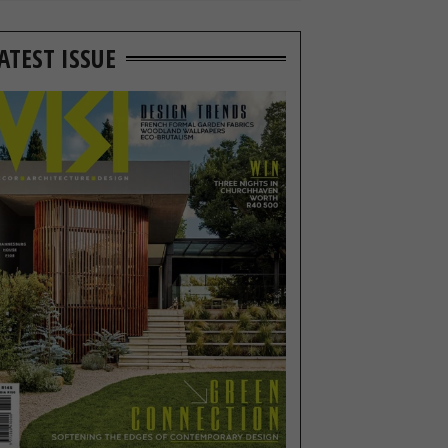
ATEST ISSUE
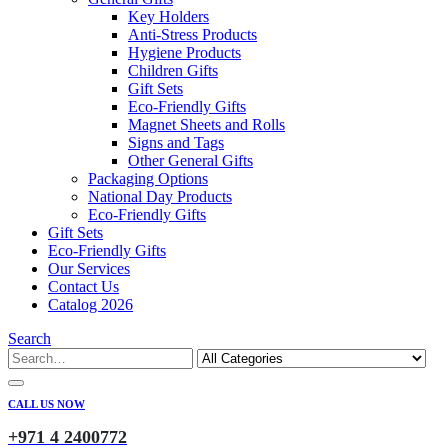
Key Holders
Anti-Stress Products
Hygiene Products
Children Gifts
Gift Sets
Eco-Friendly Gifts
Magnet Sheets and Rolls
Signs and Tags
Other General Gifts
Packaging Options
National Day Products
Eco-Friendly Gifts
Gift Sets
Eco-Friendly Gifts
Our Services
Contact Us
Catalog 2026
Search
CALL US NOW
+971 4 2400772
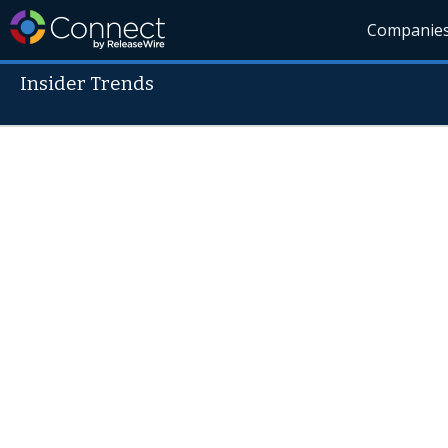
Companie
Insider Trends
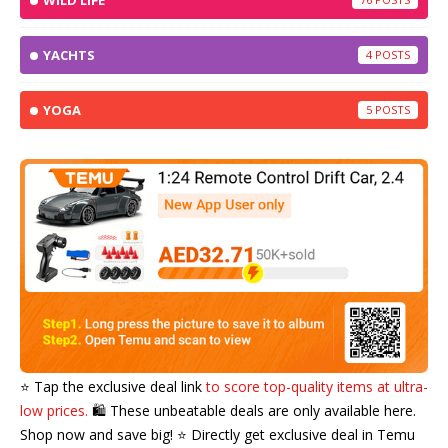
WILD LIFE
YACHTS
4
YOGA
5
⭐️ Tap the exclusive deal link
to score top-quality items at ultra-
low prices.
🛍️ These unbeatable deals are only available here.
Shop now and save big! ⭐️ Directly get exclusive deal in Temu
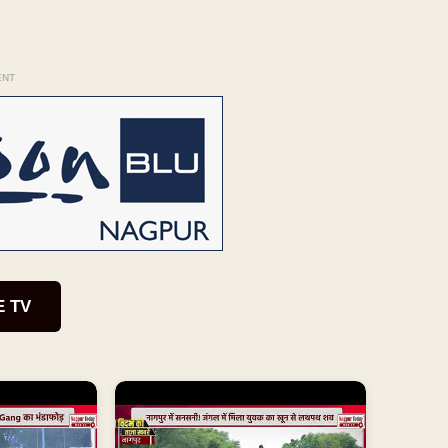
ENT
E TV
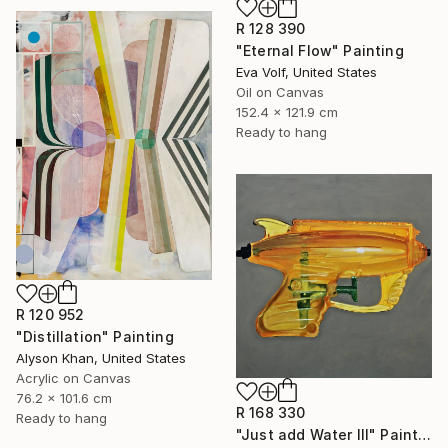
R 128 390
"Eternal Flow" Painting
Eva Volf, United States
Oil on Canvas
152.4 x 121.9 cm
Ready to hang
R 120 952
"Distillation" Painting
Alyson Khan, United States
Acrylic on Canvas
76.2 x 101.6 cm
R 168 330
Ready to hang
"Just add Water III" Painting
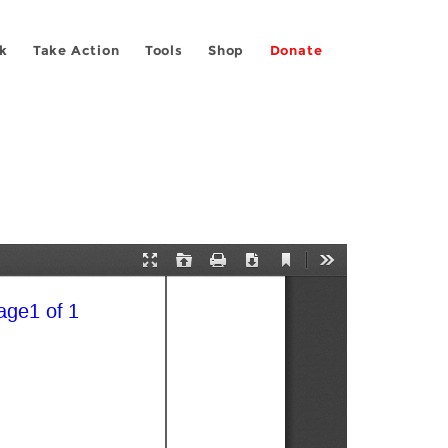
k
Take Action
Tools
Shop
Donate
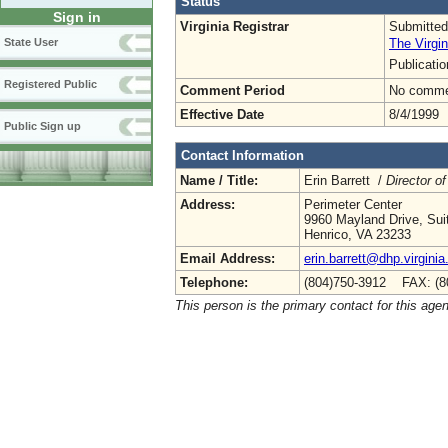
Status
Sign in
Virginia Registrar
Submitted
The Virgin
State User
Publicati
Registered Public
Comment Period
No commen
Effective Date
8/4/1999
Public Sign up
Contact Information
Name / Title:
Erin Barrett /
Director of
Address:
Perimeter Center
9960 Mayland Drive, Sui
Henrico, VA 23233
Email Address:
erin.barrett@dhp.virginia
Telephone:
(804)750-3912 FAX: (8
This person is the primary contact for this age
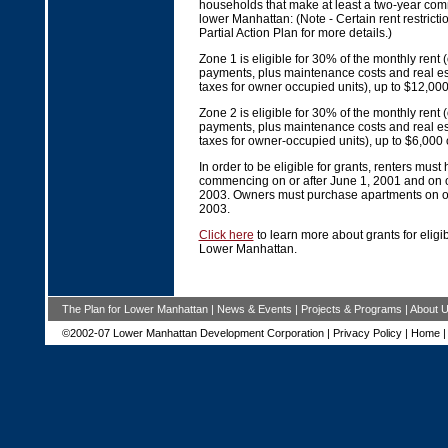
households that make at least a two-year comm
lower Manhattan: (Note - Certain rent restrict
Partial Action Plan for more details.)
Zone 1 is eligible for 30% of the monthly rent
payments, plus maintenance costs and real es
taxes for owner occupied units), up to $12,00
Zone 2 is eligible for 30% of the monthly rent
payments, plus maintenance costs and real es
taxes for owner-occupied units), up to $6,000
In order to be eligible for grants, renters must
commencing on or after June 1, 2001 and on o
2003. Owners must purchase apartments on or
2003.
Click here
to learn more about grants for eligib
Lower Manhattan.
The Plan for Lower Manhattan
|
News & Events
|
Projects & Programs
|
About 
©2002-07 Lower Manhattan Development Corporation |
Privacy Policy
|
Home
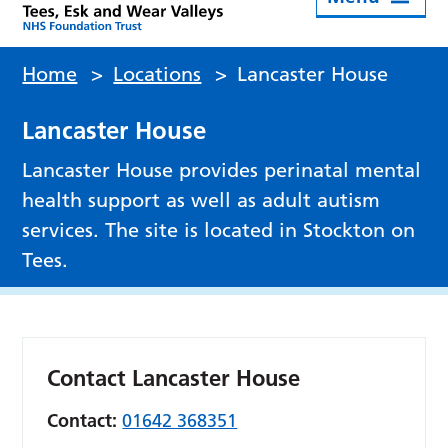
Home
>
Locations
>
Lancaster House
Lancaster House
Lancaster House provides perinatal mental
health support as well as adult autism
services. The site is located in Stockton on
Tees.
Contact Lancaster House
Contact:
01642 368351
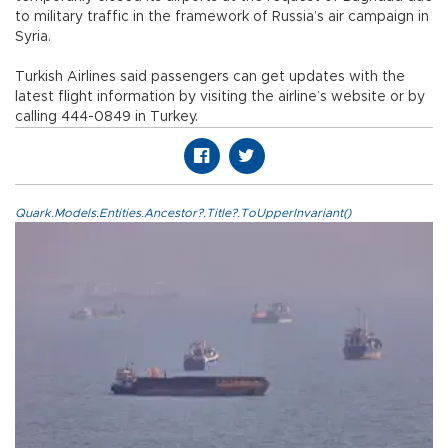
to military traffic in the framework of Russia’s air campaign in
Syria.
Turkish Airlines said passengers can get updates with the
latest flight information by visiting the airline’s website or by
calling 444-0849 in Turkey.
Quark.Models.Entities.Ancestor?.Title?.ToUpperInvariant()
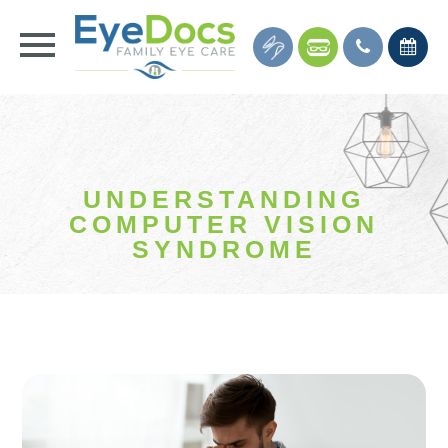
UNDERSTANDING
COMPUTER VISION
SYNDROME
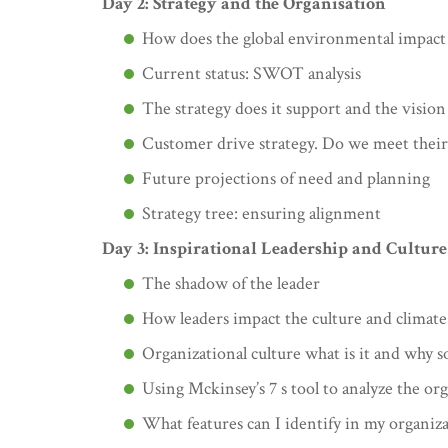
Day 2: Strategy and the Organisation
How does the global environmental impact 
Current status: SWOT analysis
The strategy does it support and the vision
Customer drive strategy. Do we meet their
Future projections of need and planning
Strategy tree: ensuring alignment
Day 3: Inspirational Leadership and Culture
The shadow of the leader
How leaders impact the culture and climate
Organizational culture what is it and why 
Using Mckinsey’s 7 s tool to analyze the or
What features can I identify in my organiza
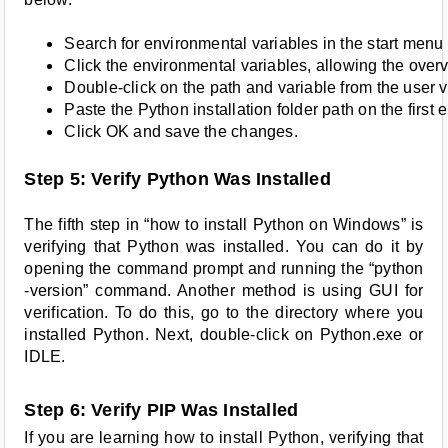
Search for environmental variables in the start menu
Click the environmental variables, allowing the over
Double-click on the path and variable from the user v
Paste the Python installation folder path on the first e
Click OK and save the changes. 
Step 5: Verify Python Was Installed
The fifth step in “how to install Python on Windows” is
verifying that Python was installed. You can do it by
opening the command prompt and running the “python
-version” command. Another method is using GUI for
verification. To do this, go to the directory where you
installed Python. Next, double-click on Python.exe or
IDLE.
Step 6: Verify PIP Was Installed
If you are learning how to install Python, verifying that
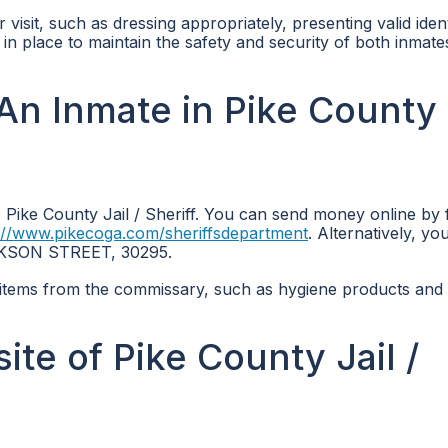
r visit, such as dressing appropriately, presenting valid ident
e in place to maintain the safety and security of both inmat
n Inmate in Pike County 
Pike County Jail / Sheriff. You can send money online by 
://www.pikecoga.com/sheriffsdepartment
. Alternatively, yo
JACKSON STREET, 30295.
items from the commissary, such as hygiene products and
site of Pike County Jail /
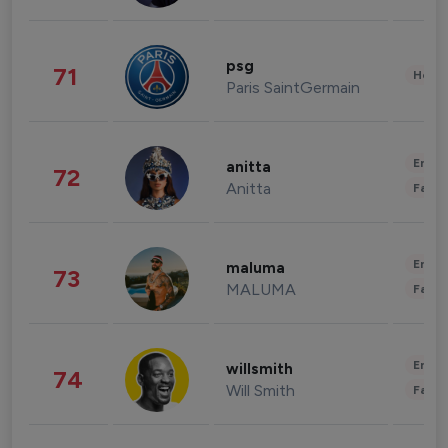
psg
71
Healt
Paris SaintGermain
Enter
anitta
72
Anitta
Fashi
Enter
maluma
73
MALUMA
Fashi
Enter
willsmith
74
Will Smith
Fashi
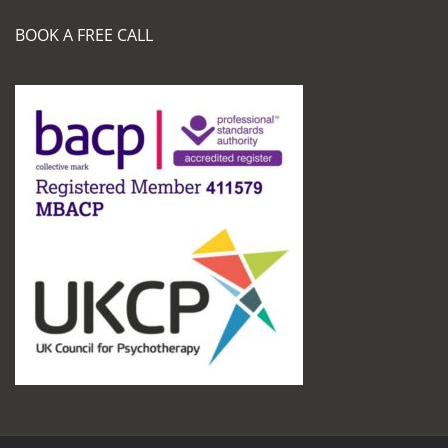
BOOK A FREE CALL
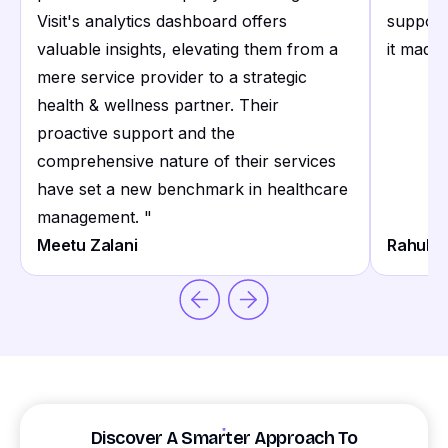
Visit's analytics dashboard offers
support
valuable insights, elevating them from a
it made 
mere service provider to a strategic
health & wellness partner. Their
proactive support and the
comprehensive nature of their services
have set a new benchmark in healthcare
management.
"
Meetu Zalani
Rahul S
Discover A Smarter Approach To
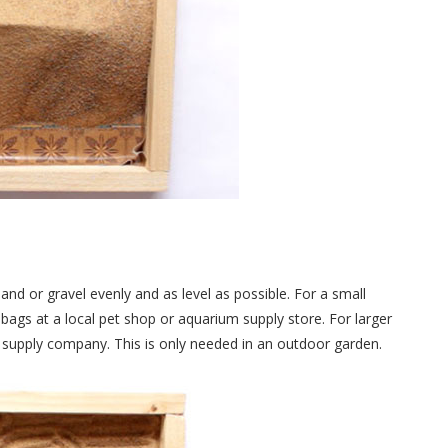
sand or gravel evenly and as level as possible. For a small
bags at a local pet shop or aquarium supply store. For larger
ng supply company. This is only needed in an outdoor garden.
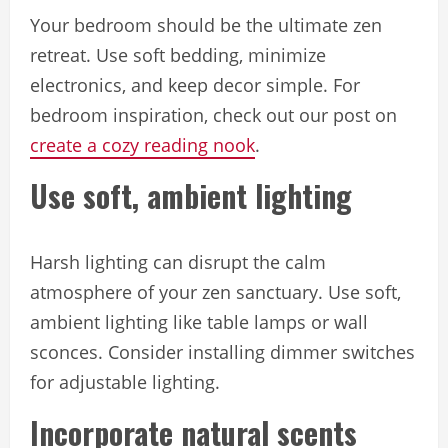
Your bedroom should be the ultimate zen
retreat. Use soft bedding, minimize
electronics, and keep decor simple. For
bedroom inspiration, check out our post on
create a cozy reading nook
.
Use soft, ambient lighting
Harsh lighting can disrupt the calm
atmosphere of your zen sanctuary. Use soft,
ambient lighting like table lamps or wall
sconces. Consider installing dimmer switches
for adjustable lighting.
Incorporate natural scents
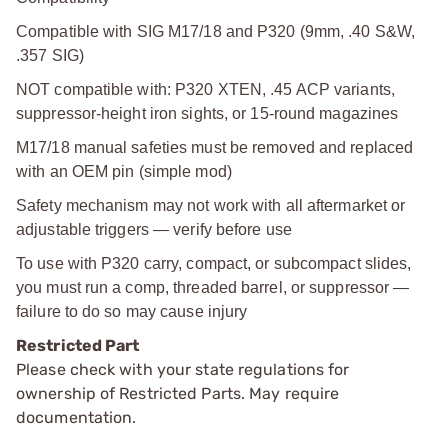
Compatible with SIG M17/18 and P320 (9mm, .40 S&W,
.357 SIG)
NOT compatible with: P320 XTEN, .45 ACP variants,
suppressor-height iron sights, or 15-round magazines
M17/18 manual safeties must be removed and replaced
with an OEM pin (simple mod)
Safety mechanism may not work with all aftermarket or
adjustable triggers — verify before use
To use with P320 carry, compact, or subcompact slides,
you must run a comp, threaded barrel, or suppressor —
failure to do so may cause injury
Restricted Part
Please check with your state regulations for
ownership of Restricted Parts. May require
documentation.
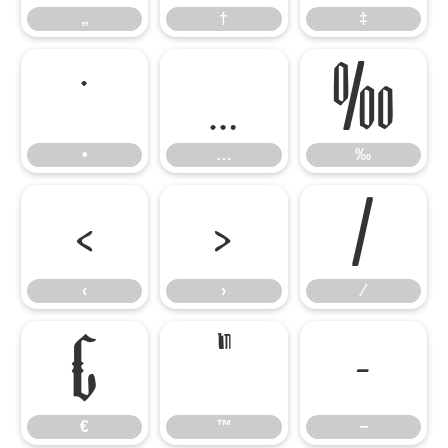
„
†
‡
•
…
‰
•
…
‰
‹
›
⁄
‹
›
⁄
€
™
−
€
™
−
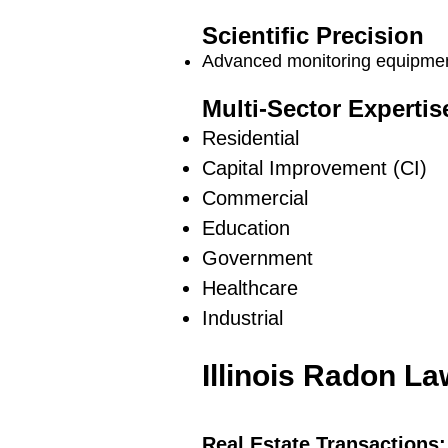
Scientific Precision
Advanced monitoring equipment
Multi-Sector Expertis
Residential
Capital Improvement (CI)
Commercial
Education
Government
Healthcare
Industrial
Illinois Radon L
Real Estate Transactions:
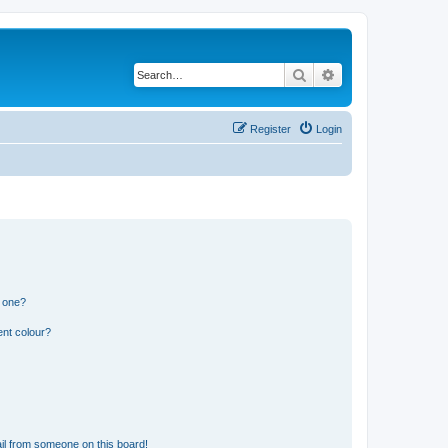
Search
Advanced search
Register
Login
n one?
ent colour?
il from someone on this board!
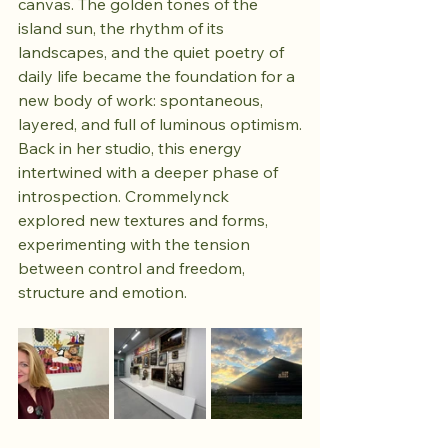
canvas. The golden tones of the 
island sun, the rhythm of its 
landscapes, and the quiet poetry of 
daily life became the foundation for a 
new body of work: spontaneous, 
layered, and full of luminous optimism.
Back in her studio, this energy 
intertwined with a deeper phase of 
introspection. Crommelynck 
explored new textures and forms, 
experimenting with the tension 
between control and freedom, 
structure and emotion. 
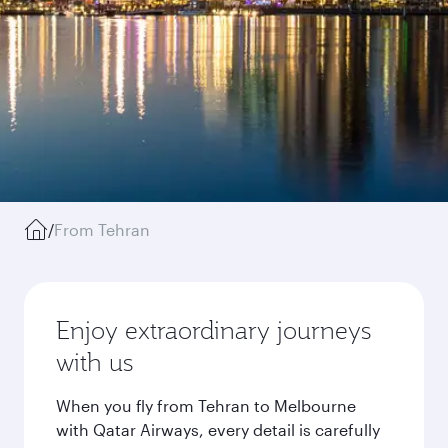
/
From Tehran
Enjoy extraordinary journeys
with us
When you fly from Tehran to Melbourne
with Qatar Airways, every detail is carefully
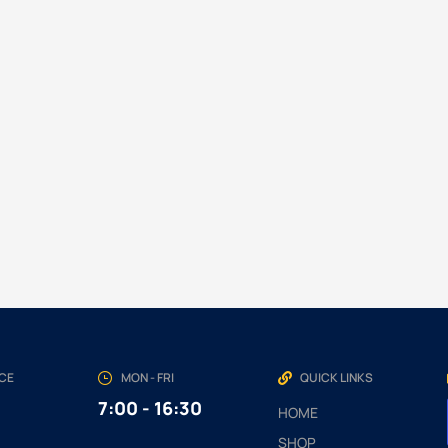
NCE
MON - FRI
QUICK LINKS
7:00 - 16:30
HOME
SHOP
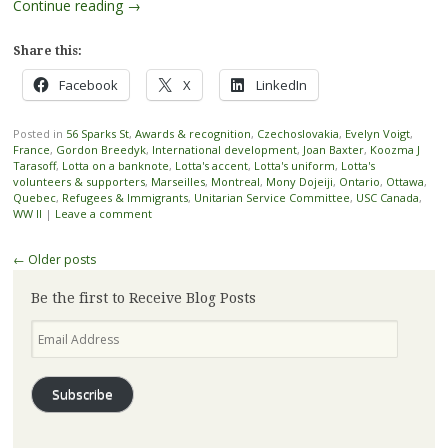
Continue reading
→
Share this:
Facebook
X
LinkedIn
Posted in
56 Sparks St
,
Awards & recognition
,
Czechoslovakia
,
Evelyn Voigt
,
France
,
Gordon Breedyk
,
International development
,
Joan Baxter
,
Koozma J
Tarasoff
,
Lotta on a banknote
,
Lotta's accent
,
Lotta's uniform
,
Lotta's
volunteers & supporters
,
Marseilles
,
Montreal
,
Mony Dojeiji
,
Ontario
,
Ottawa
,
Quebec
,
Refugees & Immigrants
,
Unitarian Service Committee
,
USC Canada
,
WW II
|
Leave a comment
Post
←
Older posts
navigation
Be the first to Receive Blog Posts
Email
Address
Subscribe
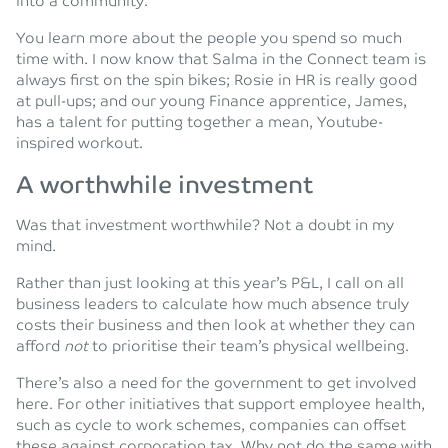
into a community.
You learn more about the people you spend so much
time with. I now know that Salma in the Connect team is
always first on the spin bikes; Rosie in HR is really good
at pull-ups; and our young Finance apprentice, James,
has a talent for putting together a mean, Youtube-
inspired workout.
A worthwhile investment
Was that investment worthwhile? Not a doubt in my
mind.
Rather than just looking at this year’s P&L, I call on all
business leaders to calculate how much absence truly
costs their business and then look at whether they can
afford
not
to prioritise their team’s physical wellbeing.
There’s also a need for the government to get involved
here. For other initiatives that support employee health,
such as cycle to work schemes, companies can offset
these against corporation tax. Why not do the same with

============

Work request - Copy out, word for word, the lines of the listing from the line with "Key Holders" to the line with "CALL US NOW".

Solution for this exercise -
Key Holders
Anti-Stress Products
Hygiene Products
Children Gifts
Gift Sets
Eco-Friendly Gifts
Magnet Sheets and Rolls
Signs and Tags
Other General Gifts
Packaging Options
National Day Products
Eco-Friendly Gifts
Gift Sets
Eco-Friendly Gifts
Our Services
Contact Us
Catalog 2026
Search
CALL US NOW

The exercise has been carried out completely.